A la busca de la alineación perfecta
Azkena Rock cierra una edición llena de rock duro y reflexiones sobre su cartel
Una de las charlas organizadas con motivo del décimo aniversario del Azkena Rock de Vitoria se titulaba La filosofía del Azkena. Y no es un asunto baladí. Se ha convertido en un clásico y tiene sus peculiaridades. Empezando por un público exigente. Las 19.000 personas que casi llenaron cada día, de jueves a sábado, el recinto de Medizabala le son fieles como solo se es a las cosas importantes: el rock o los colores del equipo de fútbol. Aquí la gente se reencuentra año tras año. Se pasa lista a ver quién ha fallado y por qué. Como dijo en ese coloquio Eduardo Ranedo, de la revista Ruta 66, "en el Azkena no hay turisteo".

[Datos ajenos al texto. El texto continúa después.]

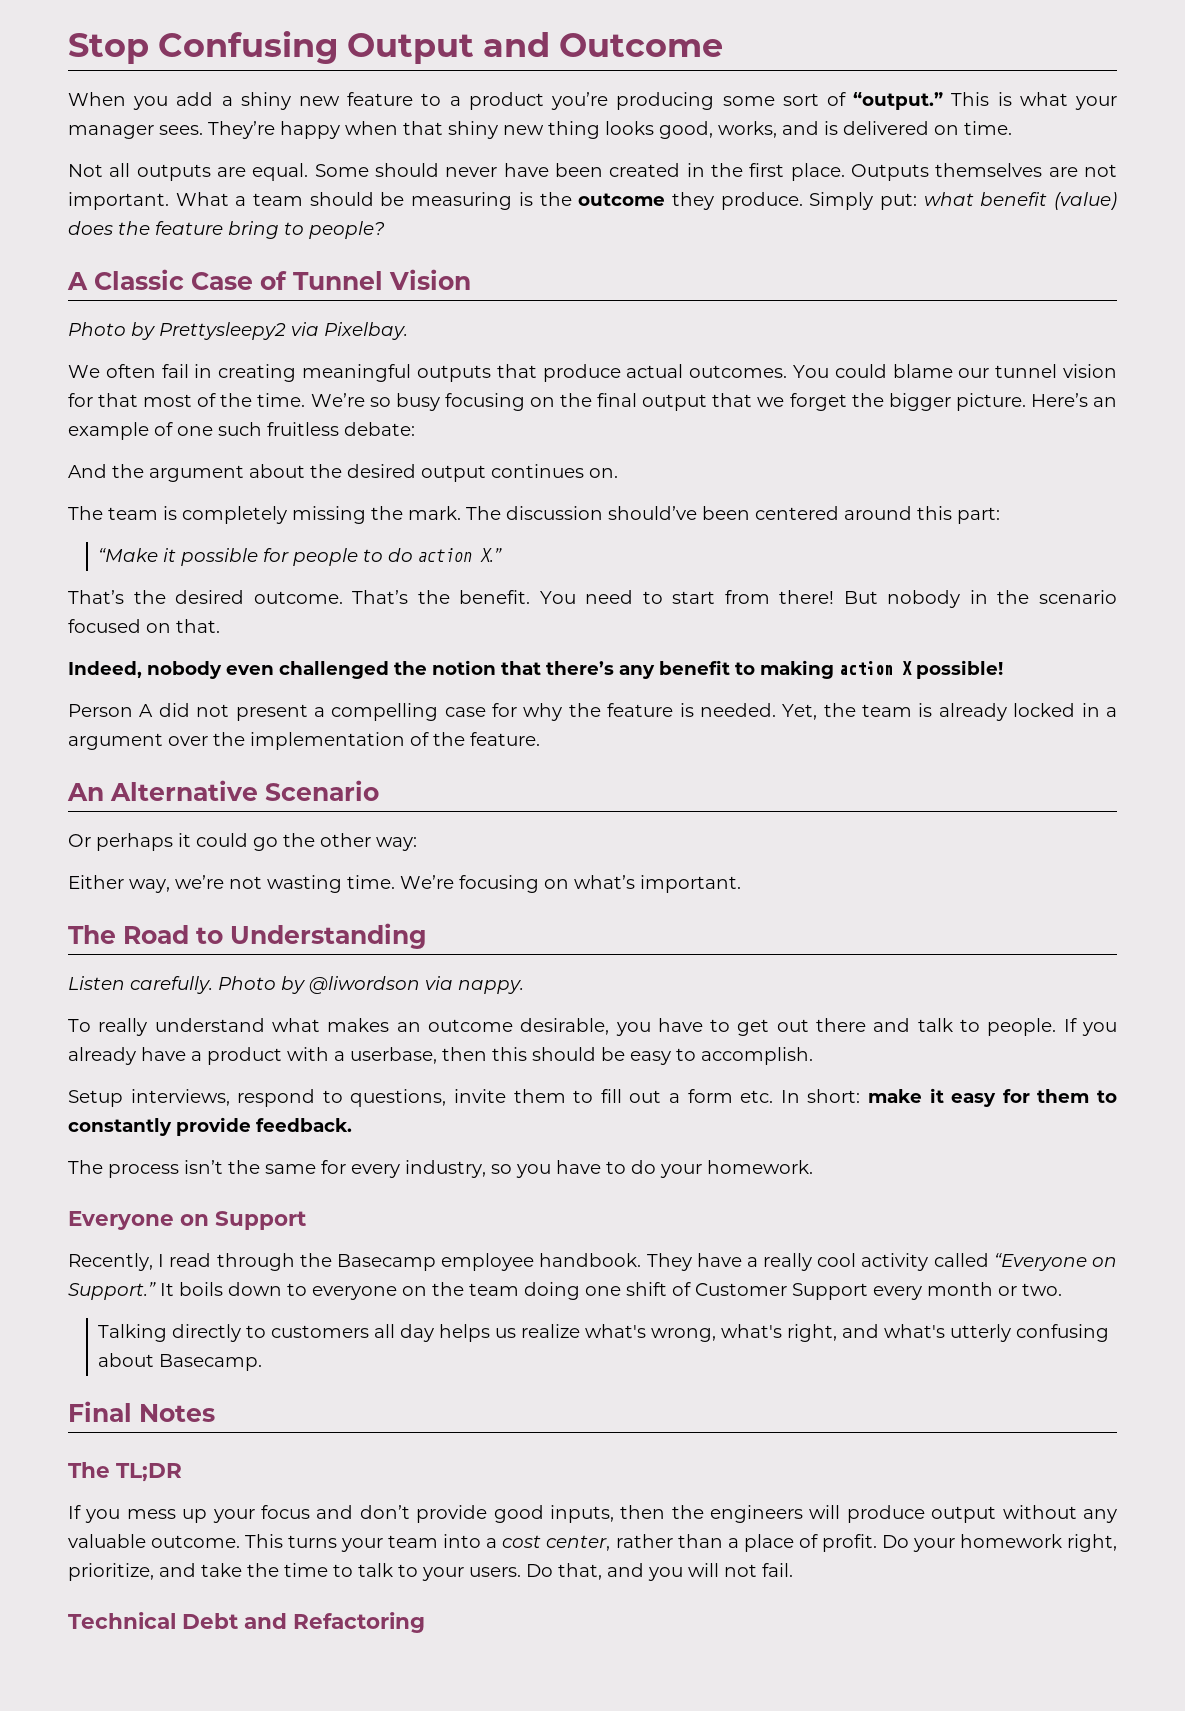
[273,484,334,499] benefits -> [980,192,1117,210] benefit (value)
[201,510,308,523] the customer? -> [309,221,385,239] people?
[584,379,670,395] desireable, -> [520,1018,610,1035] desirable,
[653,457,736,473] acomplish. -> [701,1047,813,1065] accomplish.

Eso convierte la elaboración del cartel en algo tan polémico como una convocatoria para la selección. Al parecer cada asistente tiene muy claro cuál es la alineación perfecta. Pero no hay dos que coincidan. Al final, en aquella charla quedó tan claro que en el Azkena no cabe cualquier cosa como que es complicado concretar sus límites. Es un festival de rock, en el sentido más puro de la expresión, y por lo tanto uno de sus extremos linda con el pop, una palabra anatema en este festival, aunque uno de los mejores conciertos que se han podido ver este año haya sido el de Bright Eyes, el grupo del estadounidense Connor Oberst, que si no fue pop, fue algo muy parecido. En cambio otra banda de querencia popera, Eels, falló precisamente por querer rockerizar su sonido. Pasó un rodillo de guitarras por encima de las decenas de matices de sus canciones en disco y las aplanó hasta dejarlas irreconocibles.
Ilustres veteranos como Paul Weller o Gregg Allman salvaron los papeles
La frontera norte del festival queda menos clara. En principio el heavy metal parecía quedar fuera, pero en las últimas ediciones el cartel se ha ido llenando de bandas que transitan entre el hard rock y el heavy metal. El problema es que un buen concierto de una banda de rock duro es una experiencia inolvidable, pero cuando fallan, fallan con todo el equipo. Fue el caso de Ozzy Osbourne. El vocalista de los primeros Black Sabbath, convertido en estrella mediática gracias a un reality show sobre su vida familiar es, con 62 años, una parodia. Un señor de voz bajo mínimos y presencia balbuceante acompañado por una banda de virtuosos excesivos que desplegaron todos los tópicazos del rock más rancio. De los solos inacabables de batería a los ventiladores para que las melenas ondeen al viento. Sin embargo, lo que para los que no están dentro del culto era un suplicio inacabable, para sus fieles fue una experiencia entrañable.
Ha habido mucho este año de rock entendido como una disciplina olímpica. Parecía que el objetivo era tocar más fuerte, más rápido y llegar más lejos que los demás. Nada de sutilezas. En algunas ocasiones salió bien, como con Queens Of The Stone Age; en otras rozó lo patético, como The Cult o Thin Lizzy, capaces de destrozar un repertorio que a priori parecía indestructible. Pero la mayoría de las veces, lo que hicieron grupos como Cheap Trick, Black Country Comunion o Kyuss Lives! fue una nadería intrascendente de máxima contundencia instrumental y mínimo contenido. O un teatrillo tontorrón que pretende dar miedo pero que provoca risa, como el de Rob Zombie.
Ilustres veteranos salvaron los papeles. Lo más destacado del festival fue la elegancia de Gregg Allman, los reyes del rockabilly Brian Setzer o Reverend Horton Heat o un Paul Weller que cada día es más mod. De todas formas la filosofía del Azkena, hedonista y vital, sigue en forma. En unos meses se volverá a hablar del cartel del próximo año. La alineación perfecta está por llegar.